La course contre la montre pour retrouver des survivants en Colombie est entrée dans une phase décisive. Un puissant séisme de magnitude 7,4 a frappé l’ouest du pays, touchant principalement le département du Choco sur la côte Pacifique, ainsi que plusieurs agglomérations de l’Ouest telles que Cali et Pereira.
Le président Abelardo de la Espriella a actualisé le bilan de la catastrophe, faisant état de 265 morts, d’environ 3 500 blessés et de 500 personnes portées disparues. Plus de 11 000 habitations ont été réduites en poussière, laissant des milliers de foyers sans abri.

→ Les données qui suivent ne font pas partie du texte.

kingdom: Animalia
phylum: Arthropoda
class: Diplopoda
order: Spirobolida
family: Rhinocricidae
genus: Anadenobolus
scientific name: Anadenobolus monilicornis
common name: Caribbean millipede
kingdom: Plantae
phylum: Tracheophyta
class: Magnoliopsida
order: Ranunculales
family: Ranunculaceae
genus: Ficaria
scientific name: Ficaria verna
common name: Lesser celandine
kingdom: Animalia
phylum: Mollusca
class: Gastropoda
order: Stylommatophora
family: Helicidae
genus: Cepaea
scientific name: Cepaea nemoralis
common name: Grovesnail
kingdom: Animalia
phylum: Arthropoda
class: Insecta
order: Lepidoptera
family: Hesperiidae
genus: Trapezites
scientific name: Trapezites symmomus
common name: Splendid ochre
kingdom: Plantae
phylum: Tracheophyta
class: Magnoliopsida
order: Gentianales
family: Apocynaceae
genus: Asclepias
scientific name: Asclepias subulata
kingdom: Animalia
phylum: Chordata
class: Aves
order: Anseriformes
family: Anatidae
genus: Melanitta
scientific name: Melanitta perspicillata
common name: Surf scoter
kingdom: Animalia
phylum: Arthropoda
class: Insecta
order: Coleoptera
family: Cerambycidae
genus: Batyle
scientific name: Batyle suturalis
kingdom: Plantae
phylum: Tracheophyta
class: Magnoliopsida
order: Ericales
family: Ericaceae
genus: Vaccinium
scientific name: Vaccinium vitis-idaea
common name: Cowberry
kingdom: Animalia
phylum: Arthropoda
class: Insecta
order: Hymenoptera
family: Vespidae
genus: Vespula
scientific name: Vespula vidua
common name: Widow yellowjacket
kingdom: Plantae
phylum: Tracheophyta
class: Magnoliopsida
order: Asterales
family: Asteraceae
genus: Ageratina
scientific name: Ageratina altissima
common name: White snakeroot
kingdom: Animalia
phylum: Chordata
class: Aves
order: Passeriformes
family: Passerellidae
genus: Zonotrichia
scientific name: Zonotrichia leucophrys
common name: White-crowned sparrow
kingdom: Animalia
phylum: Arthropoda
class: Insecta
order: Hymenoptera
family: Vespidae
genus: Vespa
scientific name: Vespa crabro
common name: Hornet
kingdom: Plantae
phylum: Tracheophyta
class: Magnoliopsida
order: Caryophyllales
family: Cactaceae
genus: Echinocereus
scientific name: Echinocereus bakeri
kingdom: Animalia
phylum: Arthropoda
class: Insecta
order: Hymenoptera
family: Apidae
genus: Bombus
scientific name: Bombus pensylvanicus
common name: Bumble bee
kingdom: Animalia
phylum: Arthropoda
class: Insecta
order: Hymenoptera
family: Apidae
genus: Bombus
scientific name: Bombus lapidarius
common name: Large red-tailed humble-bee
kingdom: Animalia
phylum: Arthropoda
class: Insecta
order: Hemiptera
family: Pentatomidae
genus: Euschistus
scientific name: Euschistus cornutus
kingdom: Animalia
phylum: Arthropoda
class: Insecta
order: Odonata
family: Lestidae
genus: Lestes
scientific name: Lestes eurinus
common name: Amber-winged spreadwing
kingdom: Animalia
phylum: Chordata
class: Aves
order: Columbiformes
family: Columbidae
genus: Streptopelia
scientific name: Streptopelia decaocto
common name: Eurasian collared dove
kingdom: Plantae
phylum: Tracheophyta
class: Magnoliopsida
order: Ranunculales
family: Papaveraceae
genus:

Une fenêtre de tir qui se referme
Selon les indications des experts, le délai crucial pour espérer retrouver des personnes vivantes sous les décombres est fixé à 72 heures, une limite qui expire jeudi matin. Alejandro Eder, le maire de Cali, a rappelé que la période finale de ce délai est entamée, tout en soulignant que des sauvetages restent possibles au-delà. À Pereira, l’attention des équipes de secours s’est portée sur une boulangerie effondrée pour tenter d’extraire un vendeur ambulant repéré grâce à des détecteurs de vibrations.
Face à l’ampleur des dégâts, le chef de l’État a proclamé trois jours de deuil national pour honorer les victimes, ainsi que l’urgence économique. Ce dispositif confère au dirigeant la prérogative de lever de nouveaux impôts et d’ajuster le budget national sans l’aval du Parlement. Un fonds d’aide spécifique a également été mis en place pour soutenir les sinistrés.
Une population traumatisée et solidaire
De nombreux habitants de la zone touchée passent leurs nuits à l’extérieur, redoutant de nouvelles répliques ou peinant à retrouver des logements jugés trop dangereux. Dans la ville montagneuse d’El Cairo et dans le quartier Providencia de Pereira — une municipalité qui avait déjà subi un séisme destructeur en 1999 —, les résidents constatent la perte de leurs biens et de leurs commerces.
En parallèle, un élan de solidarité s’est organisé à travers le pays. De nombreux citoyens se mobilisent pour distribuer de l’eau et des provisions dans les zones sinistrées ou se portent volontaires pour donner leur sang. Par ailleurs, le premier secrétaire de l’ambassade de France a indiqué qu’aucune victime française n’était à déplorer.